##### Provided information #####

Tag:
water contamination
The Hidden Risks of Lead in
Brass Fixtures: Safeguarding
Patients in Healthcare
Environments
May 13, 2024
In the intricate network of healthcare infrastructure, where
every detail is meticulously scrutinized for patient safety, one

#####
##### Provided information #####

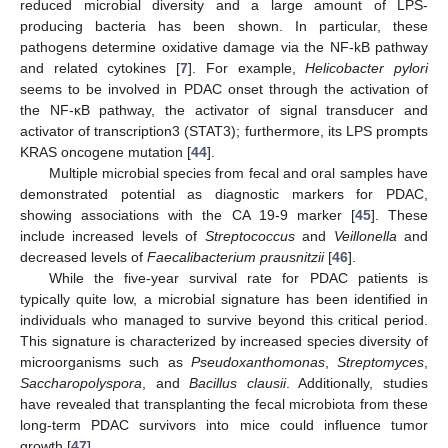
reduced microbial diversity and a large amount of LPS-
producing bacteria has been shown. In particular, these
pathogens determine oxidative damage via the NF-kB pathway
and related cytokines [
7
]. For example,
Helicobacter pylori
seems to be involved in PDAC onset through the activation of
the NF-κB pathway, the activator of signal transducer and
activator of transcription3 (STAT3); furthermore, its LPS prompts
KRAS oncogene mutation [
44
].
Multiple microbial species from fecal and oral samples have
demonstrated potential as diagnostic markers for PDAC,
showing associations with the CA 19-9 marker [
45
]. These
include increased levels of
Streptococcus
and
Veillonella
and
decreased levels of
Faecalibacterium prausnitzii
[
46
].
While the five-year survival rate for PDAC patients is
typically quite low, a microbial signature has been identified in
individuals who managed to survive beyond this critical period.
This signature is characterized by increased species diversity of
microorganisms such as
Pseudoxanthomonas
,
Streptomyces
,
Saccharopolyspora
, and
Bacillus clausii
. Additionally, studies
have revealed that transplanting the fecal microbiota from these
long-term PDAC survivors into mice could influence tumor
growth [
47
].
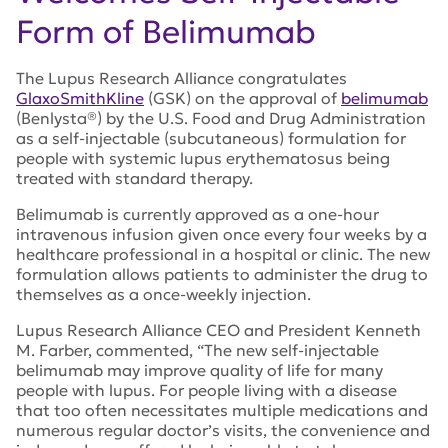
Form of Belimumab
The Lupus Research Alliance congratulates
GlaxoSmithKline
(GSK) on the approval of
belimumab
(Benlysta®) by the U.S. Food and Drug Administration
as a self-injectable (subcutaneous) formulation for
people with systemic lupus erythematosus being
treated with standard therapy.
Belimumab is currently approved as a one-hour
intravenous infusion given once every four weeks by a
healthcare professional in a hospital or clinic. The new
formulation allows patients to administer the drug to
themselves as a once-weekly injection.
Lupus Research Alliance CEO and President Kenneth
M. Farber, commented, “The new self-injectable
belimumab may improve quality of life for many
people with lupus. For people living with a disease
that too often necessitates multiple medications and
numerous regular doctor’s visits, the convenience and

#####

= Description of the task =
Using the records above, copy word for word the line with "While the five-year", the line with "have revealed that", and every line between them.

= Solution to the problem =
While the five-year survival rate for PDAC patients is
typically quite low, a microbial signature has been identified in
individuals who managed to survive beyond this critical period.
This signature is characterized by increased species diversity of
microorganisms such as
Pseudoxanthomonas
,
Streptomyces
,
Saccharopolyspora
, and
Bacillus clausii
. Additionally, studies
have revealed that transplanting the fecal microbiota from these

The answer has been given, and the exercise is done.